### Your task
The needed output is the run of lines below from the one containing "01211116955 01211116962" through the one containing "Detail yang Sering Terlewat Pembeli Baru", copied exactly and free of pictures.

Top of Data extracts

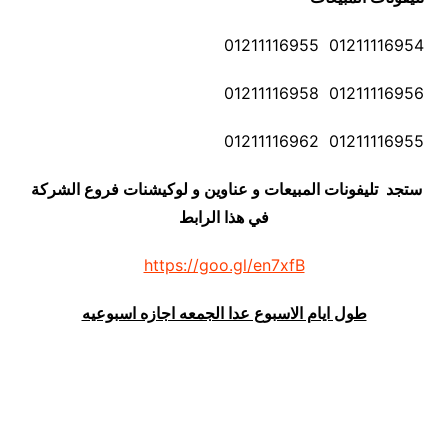
01211116954 01211116955
01211116956 01211116958
01211116955 01211116962
ستجد تليفونات المبيعات و عناوين و لوكيشنات فروع الشركة
في هذا الرابط
https://goo.gl/en7xfB
طول ايام الاسبوع عدا الجمعه اجازه اسبوعيه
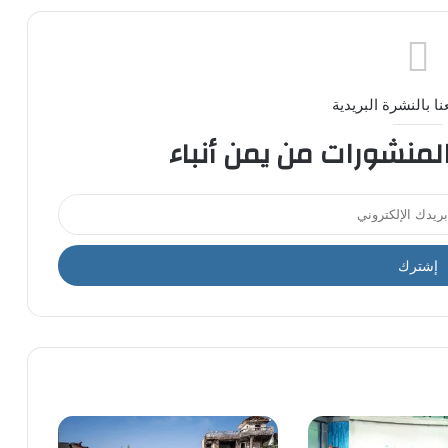
ا بالنشرة البريدية
المنشورات من يمن أنباء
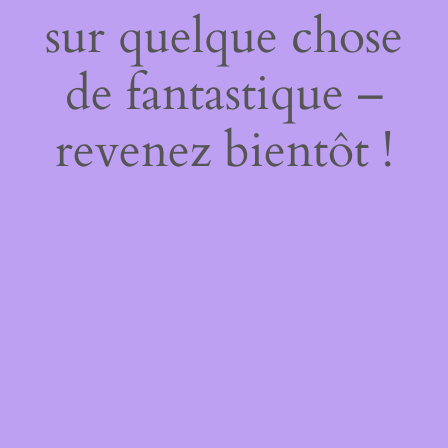
sur quelque chose
de fantastique –
revenez bientôt !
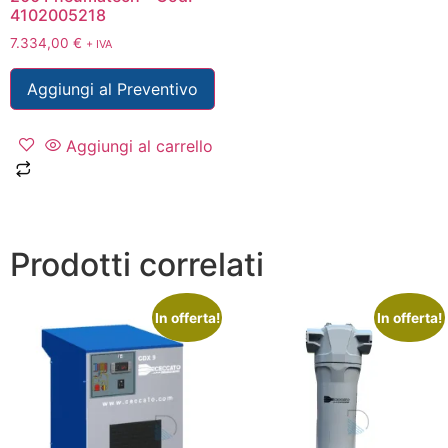
4102005218
7.334,00
€
+ IVA
Aggiungi al Preventivo
Aggiungi al carrello
Prodotti correlati
In offerta!
In offerta!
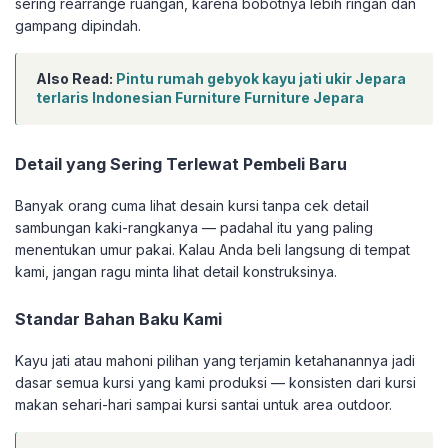
sering rearrange ruangan, karena bobotnya lebih ringan dan
gampang dipindah.
Also Read:
Pintu rumah gebyok kayu jati ukir Jepara
terlaris Indonesian Furniture Furniture Jepara
Detail yang Sering Terlewat Pembeli Baru
Banyak orang cuma lihat desain kursi tanpa cek detail
sambungan kaki-rangkanya — padahal itu yang paling
menentukan umur pakai. Kalau Anda beli langsung di tempat
kami, jangan ragu minta lihat detail konstruksinya.
Standar Bahan Baku Kami
Kayu jati atau mahoni pilihan yang terjamin ketahanannya jadi
dasar semua kursi yang kami produksi — konsisten dari kursi
makan sehari-hari sampai kursi santai untuk area outdoor.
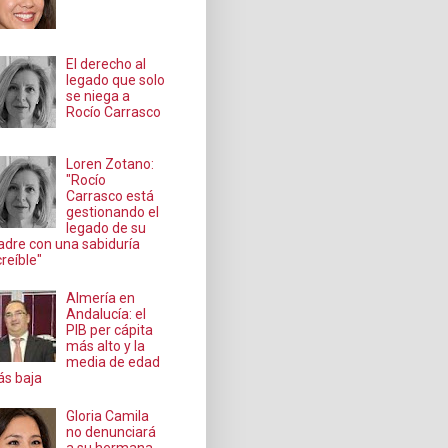
El derecho al
legado que solo
se niega a
Rocío Carrasco
Loren Zotano:
"Rocío
Carrasco está
gestionando el
legado de su
dre con una sabiduría
creíble"
Almería en
Andalucía: el
PIB per cápita
más alto y la
media de edad
s baja
Gloria Camila
no denunciará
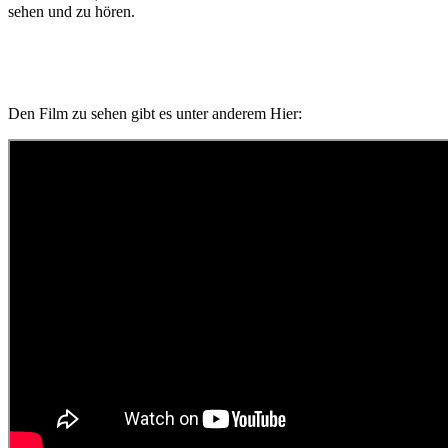
sehen und zu hören.
Den Film zu sehen gibt es unter anderem Hier:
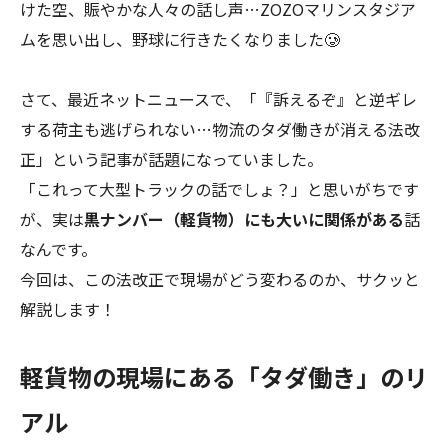
けた空、賑やかな人々の話し声…ZOZOマリンスタジア
ムを思い出し、野球に行きたくなりました🥲
さて、最近ネットニュースで、「『訴えるぞ』と逆ギレ
する荷主も逃げられない…物流のタダ働きが消える法改
正」という記事が話題になっていました。
「これって大型トラックの話でしょ？」と思いがちです
が、実は
黒ナンバー（軽貨物）にも大いに関係がある
話
なんです。
今回は、この法改正で現場がどう変わるのか、サクッと
解説します！
軽貨物の現場にある「タダ働き」のリ
アル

Bottom of Data extracts

### Reply
01211116955 01211116962
ستجد تليفونات المبيعات و عناوين و لوكيشنات فروع الشركة
في هذا الرابط
https://goo.gl/en7xfB
طول ايام الاسبوع عدا الجمعه اجازه اسبوعيه
ا بالنشرة البريدية
المنشورات من يمن أنباء
sur quelque chose
de fantastique –
revenez bientôt !
4102005218
7.334,00
€
+ IVA
Aggiungi al Preventivo
Aggiungi al carrello
Prodotti correlati
In offerta!
In offerta!
sering rearrange ruangan, karena bobotnya lebih ringan dan
gampang dipindah.
Also Read:
Pintu rumah gebyok kayu jati ukir Jepara
terlaris Indonesian Furniture Furniture Jepara
Detail yang Sering Terlewat Pembeli Baru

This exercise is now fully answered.